Après neuf jours de voyage à suivre la voie creusée par la Loire, les contre-courants m’avaient mené au pied du suc ardéchois. Le dôme volcanique, brut et rebondi semble conserver dans ses entrailles, sous une roche basaltique épaisse, les secrets tourmentés de l’avènement d’une source cristalline qui arrosera villes et vallées dans une course inarrêtable. Ce mont au nom curieux, dont on nous parle enfant à l’école, est devant moi et s’érige depuis huit millions d’années de tout son poids comme le gardien géniteur de la Loire.
Dans ma tente, j’avais lutté, trempé, contre le froid toute la nuit. Le seul aspect positif est que j’ai pu me réveiller avant l’astre du jour et être déjà sur place. Il fait encore sombre et personne ne se trouve sur le calme plateau. Cette solitude me permet de profiter pleinement du site et vers six heures du matin je me présente à la source géographique de la Loire. Le moment est solennel et savoureux. C’est dans une ancienne ferme, recueillie dans un abreuvoir en pierre, que se déverse l’eau vierge. Une inertie s’est emparée de la nature et seulement file sans contrainte, dans un sifflement mélodieux, la première coulée du fleuve sacré. Elle s’échappe avec entrain, dans une rapidité vivide qui la fait danser au sortir d’un mur rocheux. Un embout de bois lui sert de rampe et la gravité l’attire immuablement à se noyer en elle-même dans le bassin pour ressortir en filet vers de futures pérégrinations. Les Sancerrois, penchés sur le berceau de pierre, rendent hommage à la « Reine et Mère de son Vignoble » qui renaît chaque jour à chaque instant.
Je prends le temps du recueillement. Tel le pèlerin qui se rend à Compostelle, je me suis rendu jusqu’aux prémices de la Loire. Je sors à ce moment ma bouteille qui me servira d’écrin à la petite Loire afin de terminer le voyage de Bouchemaine à Saint-Nazaire et de relâcher ma prise dans son estuaire. En un instant, la bouteille est remplie d’une eau glaciale et je ferme le goulot avec le bouchon de liège taillé.

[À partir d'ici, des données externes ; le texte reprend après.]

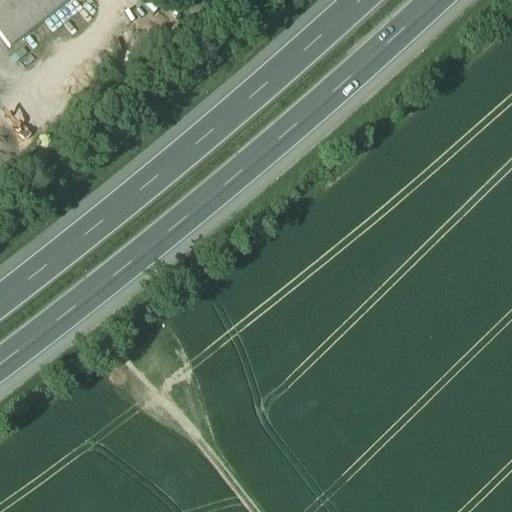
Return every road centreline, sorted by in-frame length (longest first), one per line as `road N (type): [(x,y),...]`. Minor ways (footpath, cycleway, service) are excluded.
road 1 (motorway): [(0,380),(181,236),(451,0)]
road 2 (motorway): [(383,0),(145,208),(0,321)]
road 3 (track): [(264,511),(153,363)]
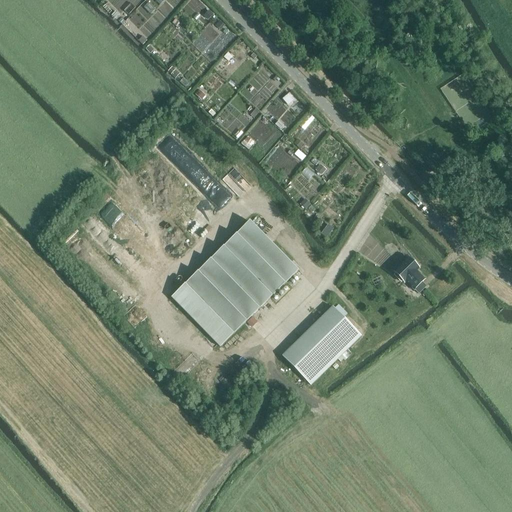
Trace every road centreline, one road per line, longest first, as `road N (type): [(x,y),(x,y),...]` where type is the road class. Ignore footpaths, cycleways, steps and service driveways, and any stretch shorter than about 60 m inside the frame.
road 1 (unclassified): [(221,0),(392,176),(511,279)]
road 2 (track): [(392,176),(325,294),(265,358),(271,374),(321,404),(372,462)]
road 3 (track): [(271,374),(251,434),(191,511)]
road 4 (track): [(94,511),(0,405)]
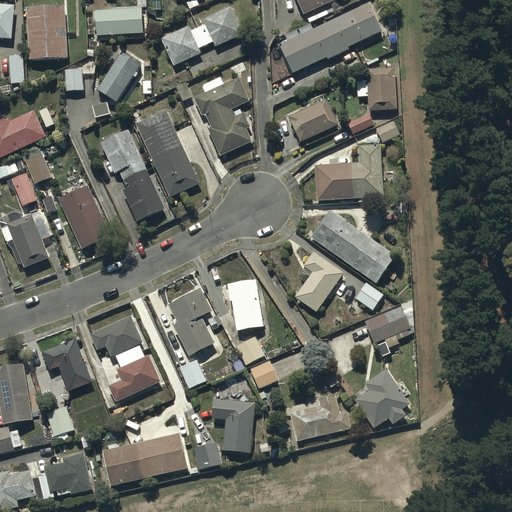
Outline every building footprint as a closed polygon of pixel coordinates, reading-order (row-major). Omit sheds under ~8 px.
[(295,0),(304,17),(339,0),(295,0)] [(369,5),(280,47),(293,75),(326,60),(327,62),(349,52),(348,49),(382,33),(369,5)] [(0,40),(13,41),(16,8),(0,6),(0,40)] [(65,8),(28,10),(31,62),(68,60),(65,8)] [(161,40),(174,68),(201,55),(198,50),(208,46),(208,47),(214,45),(216,48),(243,36),(230,9),(203,21),(205,26),(190,33),(188,28),(161,40)] [(96,13),(97,38),(143,35),(142,10),(96,13)] [(117,105),(133,79),(136,80),(138,76),(136,74),(141,66),(121,54),(97,92),(117,105)] [(0,92),(10,92),(11,85),(25,85),(24,58),(10,58),(11,77),(0,77),(0,92)] [(229,67),(234,77),(247,71),(242,60),(229,67)] [(397,112),(396,70),(367,71),(367,83),(357,83),(358,98),(368,98),(368,113),(397,112)] [(83,71),(65,72),(66,93),(83,93),(83,71)] [(208,131),(220,158),(252,144),(246,131),(250,129),(244,115),(235,118),(232,111),(249,103),(239,79),(224,86),(221,79),(202,88),(205,95),(194,100),(202,117),(205,116),(211,130),(208,131)] [(289,119),(300,144),(339,127),(327,101),(289,119)] [(92,108),(95,120),(110,116),(107,104),(92,108)] [(0,127),(0,160),(48,139),(35,112),(0,127)] [(165,112),(136,126),(170,199),(199,185),(165,112)] [(369,116),(349,126),(353,135),(374,125),(369,116)] [(376,131),(383,145),(400,136),(394,123),(376,131)] [(165,211),(128,132),(101,145),(115,176),(120,174),(127,190),(122,192),(137,224),(165,211)] [(360,165),(315,168),(317,203),(384,199),(380,147),(358,148),(360,165)] [(43,157),(26,163),(36,186),(52,180),(43,157)] [(22,161),(0,169),(0,180),(0,181),(19,173),(19,171),(25,169),(22,161)] [(11,191),(16,189),(23,208),(37,203),(27,176),(8,183),(11,191)] [(76,193),(73,186),(54,196),(60,200),(59,201),(81,251),(111,238),(88,188),(76,193)] [(23,264),(25,270),(50,260),(43,242),(52,238),(42,213),(23,220),(20,213),(1,220),(1,227),(9,248),(3,250),(9,269),(23,264)] [(337,218),(330,213),(311,239),(376,286),(396,258),(345,222),(346,220),(339,215),(337,218)] [(343,275),(313,254),(303,268),(304,269),(304,270),(303,270),(303,271),(302,271),(302,272),(302,273),(301,273),(301,274),(301,275),(301,276),(301,277),(301,278),(301,279),(301,280),(302,281),(302,282),(303,282),(303,283),(304,283),(304,284),(305,284),(295,299),(316,314),(343,275)] [(257,283),(228,287),(230,303),(233,303),(237,333),(264,329),(257,283)] [(367,283),(355,300),(373,312),(384,295),(367,283)] [(201,291),(169,307),(178,326),(174,328),(189,359),(215,346),(201,318),(211,313),(201,291)] [(402,309),(366,324),(381,360),(391,356),(389,351),(399,346),(397,341),(413,335),(402,309)] [(132,318),(91,337),(98,353),(106,349),(111,359),(115,357),(121,370),(117,372),(122,382),(108,388),(115,405),(161,385),(149,358),(146,359),(140,346),(144,345),(132,318)] [(256,340),(237,349),(246,367),(265,357),(256,340)] [(75,342),(43,354),(51,373),(60,369),(70,392),(92,383),(75,342)] [(180,369),(189,390),(206,382),(197,362),(180,369)] [(270,363),(251,372),(260,390),(278,382),(270,363)] [(25,366),(0,370),(0,403),(4,427),(34,422),(25,366)] [(369,393),(356,401),(374,430),(389,420),(393,426),(406,418),(402,411),(410,406),(387,371),(364,386),(369,393)] [(321,408),(289,415),(295,443),(350,432),(346,415),(341,417),(337,398),(319,402),(321,408)] [(256,405),(214,401),(212,421),(225,422),(222,453),(251,455),(256,405)] [(75,432),(66,409),(47,415),(55,439),(53,440),(55,444),(69,439),(67,434),(75,432)] [(9,429),(0,431),(0,455),(15,451),(15,448),(23,446),(19,432),(10,435),(9,429)] [(43,435),(28,439),(30,449),(46,445),(43,435)] [(180,436),(103,453),(111,488),(187,471),(180,436)] [(217,445),(193,450),(199,472),(222,466),(217,445)] [(12,473),(0,475),(0,511),(8,511),(20,509),(19,503),(35,500),(36,505),(55,500),(53,495),(72,491),(73,497),(94,492),(85,456),(64,461),(64,465),(45,469),(47,477),(32,480),(31,473),(13,477),(12,473)]
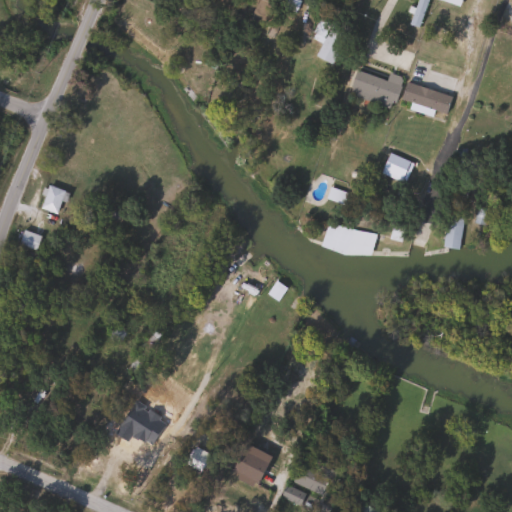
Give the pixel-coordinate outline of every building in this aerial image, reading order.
[(281,0),(271,28),(249,20),(256,0),(281,0)] [(294,0),(296,1),(291,10),(283,6),(286,0),(294,0)] [(408,24),(416,0),(427,0),(417,27),(408,24)] [(348,33),(329,64),(314,55),(332,24),(348,33)] [(347,94),(355,69),(385,79),(387,73),(402,78),(391,109),(347,94)] [(400,100),(406,82),(450,96),(444,115),(400,100)] [(67,194),(56,215),(38,206),(49,185),(67,194)] [(443,248),(445,216),(460,217),(459,249),(443,248)] [(373,233),(369,258),(320,248),(324,224),(373,233)] [(18,244),(23,230),(40,236),(35,250),(18,244)] [(109,340),(108,325),(122,325),(123,339),(109,340)] [(133,374),(124,367),(143,341),(151,348),(133,374)] [(166,440),(130,421),(134,414),(170,433),(166,440)] [(255,484),(229,472),(243,442),(269,454),(255,484)] [(185,460),(195,447),(206,455),(196,469),(185,460)] [(327,474),(321,493),(292,484),(299,464),(327,474)]
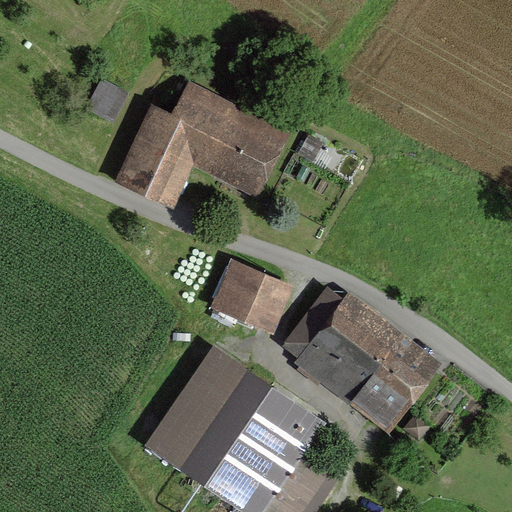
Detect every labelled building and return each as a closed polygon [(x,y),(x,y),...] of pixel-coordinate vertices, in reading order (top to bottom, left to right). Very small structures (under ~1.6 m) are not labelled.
[(111,120),(126,93),(101,80),(87,107),(111,120)] [(173,114),(155,106),(119,183),(169,206),(193,154),(253,184),(275,140),(184,93),(173,114)] [(277,279),(235,261),(215,307),(257,325),(277,279)] [(429,367),(329,290),(292,338),(309,351),(299,367),(318,382),(321,379),(377,421),(382,415),(389,420),(429,367)] [(310,417),(212,350),(150,440),(254,511),(313,511),(337,477),(317,463),(313,468),(289,451),(310,417)]
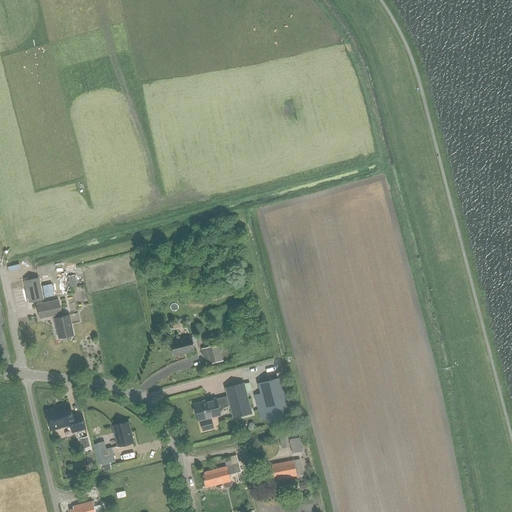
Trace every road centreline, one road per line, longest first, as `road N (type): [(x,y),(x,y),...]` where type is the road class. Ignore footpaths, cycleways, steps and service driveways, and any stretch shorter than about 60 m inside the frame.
road 1 (unclassified): [(176,449),(161,415),(121,387),(24,377)]
road 2 (residential): [(56,511),(24,377)]
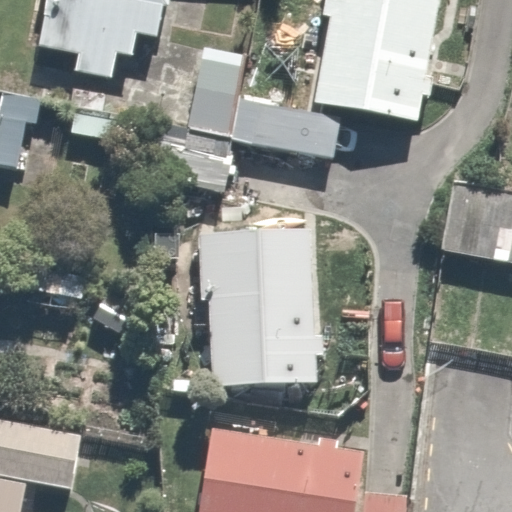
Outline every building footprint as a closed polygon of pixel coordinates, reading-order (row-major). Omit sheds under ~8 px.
[(60,0),(43,97),(177,121),(198,0),(60,0)] [(340,167),(348,124),(439,140),(463,0),(338,0),(318,118),(249,106),(258,60),(215,52),(199,142),(340,167)] [(511,201),(458,191),(445,260),(511,271),(511,201)] [(316,245),(214,248),(220,411),(321,408),(316,245)] [(79,276),(4,263),(0,285),(0,334),(67,346),(79,276)] [(35,511),(39,486),(90,494),(98,444),(0,428),(0,511),(35,511)] [(378,465),(217,442),(207,511),(424,511),(425,509),(373,502),(378,465)]
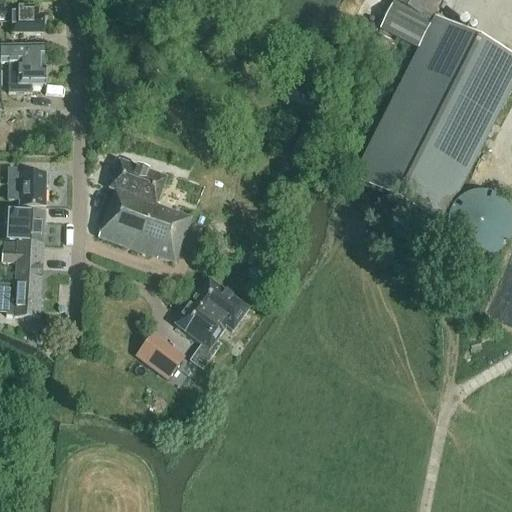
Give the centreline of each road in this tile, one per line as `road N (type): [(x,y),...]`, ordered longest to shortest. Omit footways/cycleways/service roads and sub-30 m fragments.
road 1 (residential): [(74,338),(79,108),(69,0)]
road 2 (track): [(447,402),(448,272),(423,240),(375,207)]
road 3 (track): [(511,357),(447,402),(425,511)]
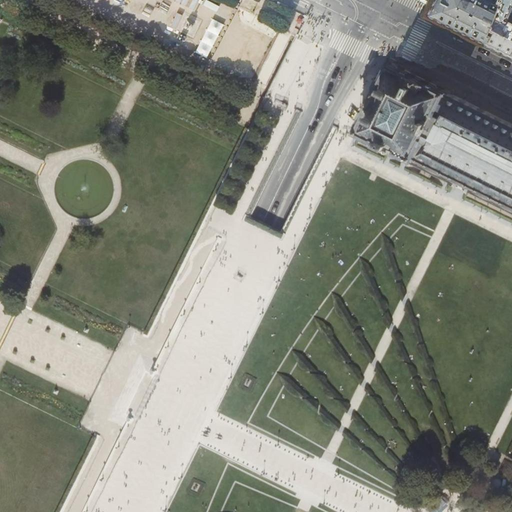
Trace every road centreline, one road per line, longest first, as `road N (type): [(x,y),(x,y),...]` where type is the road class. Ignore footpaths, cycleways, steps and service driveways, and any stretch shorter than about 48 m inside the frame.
road 1 (secondary): [(119,511),(364,12)]
road 2 (residential): [(511,71),(383,8)]
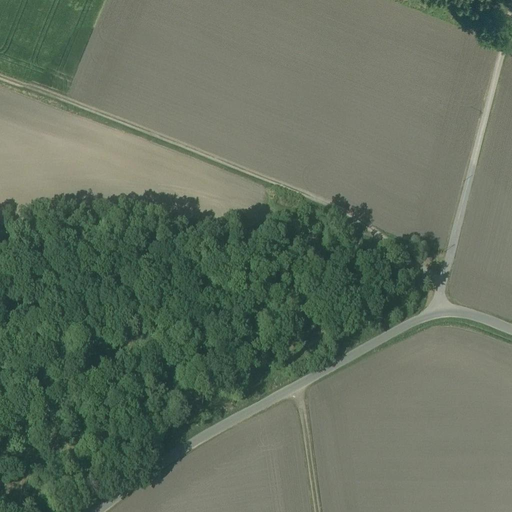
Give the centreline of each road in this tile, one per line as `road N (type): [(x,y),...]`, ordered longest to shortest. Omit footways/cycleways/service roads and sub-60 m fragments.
road 1 (track): [(0,66),(308,186),(399,247),(439,306)]
road 2 (unclassified): [(106,511),(288,381),(425,308),(450,308),(511,332)]
road 3 (track): [(288,381),(316,511)]
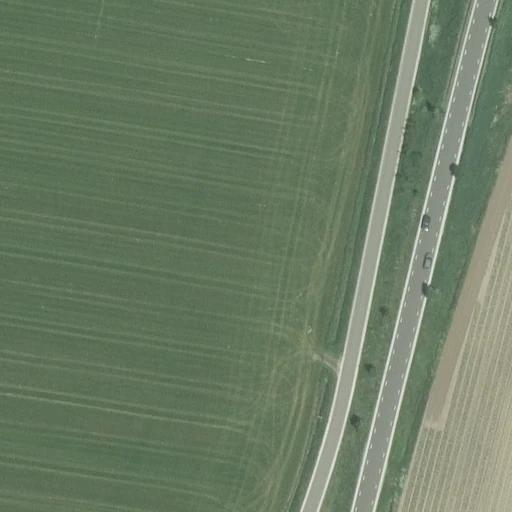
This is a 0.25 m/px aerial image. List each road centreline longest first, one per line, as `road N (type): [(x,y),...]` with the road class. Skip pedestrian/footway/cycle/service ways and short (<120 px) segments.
road 1 (unclassified): [(362,511),(487,0)]
road 2 (unclassified): [(307,511),(334,438),(421,0)]
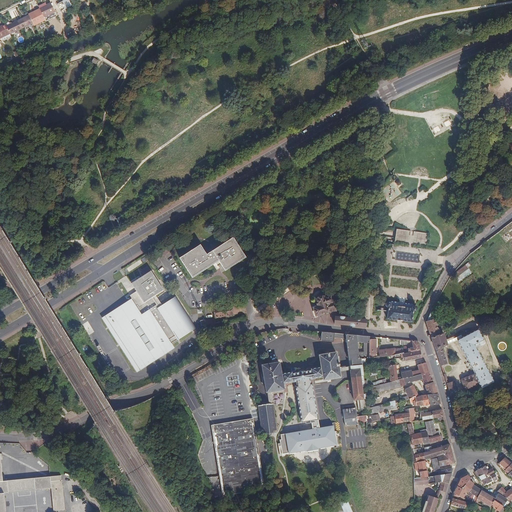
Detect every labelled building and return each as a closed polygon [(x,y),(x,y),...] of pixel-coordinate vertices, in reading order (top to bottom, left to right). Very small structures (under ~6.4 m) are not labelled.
[(40,10),(43,18),(54,13),(50,4),(39,9),(40,10)] [(29,17),(33,24),(34,26),(45,21),(43,18),(40,10),(35,12),(36,14),(29,17)] [(17,22),(21,30),(33,24),(29,17),(29,16),(17,22)] [(6,28),(10,35),(21,30),(17,22),(6,28)] [(0,39),(10,35),(6,28),(5,25),(0,27),(0,39)] [(234,266),(245,258),(232,238),(207,255),(200,245),(179,259),(192,278),(218,261),(225,271),(234,266)] [(455,278),(468,268),(471,266),(468,262),(465,265),(453,274),(455,278)] [(458,283),(471,272),(468,268),(455,278),(458,283)] [(132,299),(102,318),(137,372),(174,348),(171,344),(196,328),(175,296),(161,305),(155,296),(163,291),(150,272),(132,284),(136,291),(130,296),(132,299)] [(332,302),(330,297),(324,299),(324,297),(322,297),(321,296),(320,296),(319,297),(318,297),(318,298),(317,298),(318,299),(316,299),(319,308),(313,310),(315,316),(328,312),(329,314),(336,312),(333,302),(332,302)] [(411,308),(391,306),(391,304),(390,303),(388,302),(387,302),(386,303),(385,304),(385,306),(386,307),(386,308),(388,308),(387,311),(386,319),(397,320),(402,321),(412,322),(413,311),(415,311),(416,311),(417,310),(417,309),(417,308),(416,307),(415,306),(414,305),(413,306),(412,306),(411,307),(411,308)] [(231,306),(214,309),(216,318),(232,315),(231,306)] [(447,345),(444,334),(440,335),(434,319),(431,311),(427,322),(441,366),(447,364),(441,347),(447,345)] [(366,327),(366,320),(335,317),(335,324),(352,326),(366,327)] [(216,326),(215,320),(205,321),(206,328),(216,326)] [(493,383),(473,344),(482,340),(477,331),(466,337),(464,334),(456,337),(458,340),(475,373),(462,378),(461,379),(461,380),(461,381),(462,383),(464,390),(481,384),(483,388),(493,383)] [(352,366),(349,367),(350,371),(349,371),(353,401),(356,401),(358,410),(367,409),(366,403),(368,403),(370,402),(369,394),(367,394),(366,394),(365,388),(371,387),(369,381),(365,381),(364,382),(361,360),(362,360),(368,359),(368,355),(368,340),(368,337),(321,333),(320,342),(334,343),(334,339),(346,340),(348,361),(351,360),(352,366)] [(376,355),(376,340),(368,340),(368,355),(376,355)] [(420,351),(419,345),(414,341),(412,341),(413,348),(408,349),(409,353),(420,351)] [(396,355),(395,349),(394,348),(390,349),(390,350),(387,350),(388,357),(389,357),(394,356),(396,355)] [(421,359),(420,351),(409,353),(404,354),(396,355),(394,356),(394,359),(395,359),(402,358),(404,358),(404,362),(421,359)] [(309,383),(309,379),(322,376),(323,381),(340,378),(339,372),(338,369),(336,353),(319,356),(321,369),(310,370),(310,372),(292,375),(292,373),(281,375),(279,363),(261,366),(266,393),(267,393),(269,405),(257,406),(261,433),(264,433),(265,434),(267,434),(267,435),(268,435),(269,435),(270,435),(271,434),(271,433),(273,433),(272,431),(276,431),(271,392),(284,390),(283,383),(298,381),(298,382),(296,383),(296,385),(294,385),(301,422),(305,421),(305,423),(311,422),(312,428),(280,434),(281,439),(279,439),(282,454),(306,449),(306,450),(318,448),(336,444),(333,425),(319,427),(311,383),(309,383)] [(398,380),(395,363),(393,363),(393,366),(388,367),(388,369),(390,383),(398,380)] [(422,375),(429,372),(427,366),(426,363),(417,365),(418,371),(412,372),(413,377),(415,376),(419,376),(422,375)] [(412,372),(411,371),(402,373),(401,373),(402,379),(413,377),(412,372)] [(405,384),(422,380),(424,386),(426,392),(436,391),(429,372),(422,375),(419,376),(415,376),(413,377),(402,379),(398,380),(390,383),(379,386),(373,387),(371,388),(372,394),(406,386),(405,384)] [(458,393),(454,382),(446,384),(451,399),(457,398),(456,394),(457,393),(458,393)] [(419,396),(413,385),(405,390),(405,392),(407,397),(399,399),(391,401),(392,405),(395,404),(399,402),(400,403),(409,400),(411,399),(414,397),(414,398),(419,396)] [(440,404),(439,400),(437,394),(427,395),(429,405),(440,404)] [(423,405),(421,396),(419,396),(414,398),(414,397),(411,399),(409,400),(410,404),(414,401),(415,406),(423,405)] [(369,408),(368,409),(369,415),(370,415),(386,411),(385,407),(384,404),(369,408)] [(366,423),(366,416),(357,417),(355,406),(342,408),(345,427),(357,425),(357,429),(360,429),(360,424),(366,423)] [(443,418),(442,410),(441,410),(437,411),(431,412),(433,419),(436,419),(443,418)] [(433,419),(431,412),(423,413),(423,411),(421,411),(418,412),(419,418),(421,418),(422,421),(433,419)] [(409,419),(408,414),(405,414),(401,415),(403,423),(407,423),(410,422),(409,419)] [(403,423),(401,415),(394,416),(395,418),(395,422),(396,424),(403,423)] [(252,424),(252,419),(210,424),(211,429),(252,424)] [(440,435),(439,431),(435,432),(432,421),(424,423),(426,430),(426,432),(428,437),(438,436),(440,441),(443,440),(442,435),(440,435)] [(480,436),(494,429),(490,422),(476,429),(480,436)] [(252,424),(211,429),(218,495),(260,490),(258,474),(252,424)] [(408,436),(405,424),(399,425),(402,437),(408,436)] [(488,441),(498,436),(494,429),(480,436),(483,444),(488,441)] [(429,443),(428,437),(426,432),(421,433),(423,444),(429,443)] [(423,444),(421,433),(414,435),(409,436),(410,441),(409,441),(410,446),(410,450),(412,450),(413,450),(414,450),(413,445),(423,444)] [(452,454),(450,444),(444,446),(431,450),(430,450),(428,452),(425,452),(423,453),(424,460),(430,459),(436,457),(437,458),(439,467),(446,466),(444,455),(452,454)] [(424,460),(423,453),(414,455),(413,450),(412,450),(414,462),(424,460)] [(0,511),(9,511),(8,492),(12,492),(11,480),(6,480),(4,453),(0,453),(0,511)] [(454,463),(452,454),(444,455),(446,466),(454,464),(454,463)] [(439,467),(437,458),(431,460),(433,472),(437,471),(440,470),(439,467)] [(509,474),(511,470),(511,464),(504,458),(499,464),(505,470),(507,471),(509,474)] [(428,478),(425,461),(417,463),(414,464),(415,470),(418,470),(420,479),(428,478)] [(479,476),(488,471),(487,470),(485,466),(474,472),(477,477),(479,476)] [(481,481),(494,473),(491,468),(487,470),(488,471),(479,476),(481,481)] [(484,486),(497,479),(494,473),(481,481),(484,486)] [(448,484),(451,474),(442,475),(439,476),(428,478),(428,485),(438,483),(437,487),(439,488),(440,482),(441,482),(448,484)] [(62,493),(61,480),(60,480),(60,475),(29,478),(30,490),(51,488),(53,510),(64,509),(62,493)] [(462,490),(464,487),(466,484),(470,480),(471,478),(468,475),(461,479),(453,495),(454,496),(458,498),(458,497),(459,496),(462,490)] [(30,490),(29,478),(11,480),(12,492),(30,490)] [(428,485),(428,478),(420,479),(415,479),(415,486),(421,485),(421,486),(428,485)] [(468,493),(473,486),(473,485),(474,484),(471,481),(470,480),(466,484),(464,487),(462,490),(459,496),(458,497),(463,500),(467,493),(468,493)] [(445,493),(448,484),(441,482),(440,482),(439,488),(438,491),(439,491),(445,493)] [(477,497),(481,491),(473,486),(468,493),(468,496),(470,497),(471,497),(473,495),(477,498),(477,497)] [(503,495),(506,493),(502,487),(497,492),(503,496),(503,495)] [(495,499),(481,491),(477,497),(477,498),(476,501),(475,503),(477,504),(479,501),(490,507),(491,506),(494,501),(495,500),(495,499)] [(511,499),(507,492),(506,493),(503,495),(508,500),(510,501),(511,499)] [(433,511),(439,496),(436,495),(435,498),(429,496),(423,511),(433,511)] [(504,506),(507,500),(498,495),(495,499),(495,500),(504,506)] [(352,511),(346,497),(338,500),(343,511),(352,511)] [(465,508),(467,504),(453,499),(451,503),(451,505),(464,509),(465,508)] [(503,507),(499,505),(500,504),(494,501),(491,506),(497,509),(501,511),(502,508),(503,507)]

C’est dans une modeste bâtisse que se trouve la source géographique ligérienne. Pas de fioriture, c’est dans une étable des plus humbles qu’elle aborde le monde et plus tard, ce seront des cathédrales et des châteaux royaux qu’elle bordera. Il y a en réalité plusieurs sources de la Loire, une authentique, une géographique et une source véritable. Ce sont plusieurs nappes phréatiques qui forment le futur fleuve et qui se rejoignent non loin les unes des autres. Source d’un fleuve mais également de querelles puisque de nombreuses familles se sont arrogé l’emplacement natal afin de profiter de la manne touristique qu’elle représente. Cela-dit, avec l’affluence de cinq cent mille visiteurs par an, les tensions semblent être mises de côté. Quant à moi, je suis toujours seul à ces heures matinales et j’aspire dorénavant à escalader les sommets de la montagne aux rochers.
Arpenter les côtes du mont ne pose pas d’ennui majeur, le chemin est étriqué et jonché de cailloux mais en enjambant convenablement les blocs et sans se précipiter, le sommet est facile à rallier. Le ciel rend des halos de lumière apaisants et entraîne un travail intense des couleurs évoluant au fil des déplacements d’épais nuages. Vert impérial des forêts balayées de teintes chartreuses sur des reliefs charnels, puissantes rocailles attaquées d’émaux lichénoïdes jaunis s’entremêlent aux fleurs rosées. D’un bond, je découvre le sommet tant convoité et tressaille d’émotion, électrocuté un millième de seconde face à la grandeur brutale s’étendant devant moi. Des cairns, totems dans un équilibre précaire, se trouvent par centaines sur le crâne du mont. Ces empilements artistiques de cailloux renvoient à une image très ésotérique. Le site est un cœur spirituel entravé de roches, rugueux et hostile mais pourtant poumon de vie continuelle. La robe nuageuse pourpre laisse place à une intensité turquoise dans les cieux. La beauté phénoménale à laquelle s’exercent sans heurt les éléments depuis les hauteurs de l’ancien volcan me plonge dans une contemplation profonde. Le sublime final inouï de ma quête farouche vers la connaissance géographique de la Loire est une apothéose qui me convainc, ici même, de l’existence du paradis ligérien.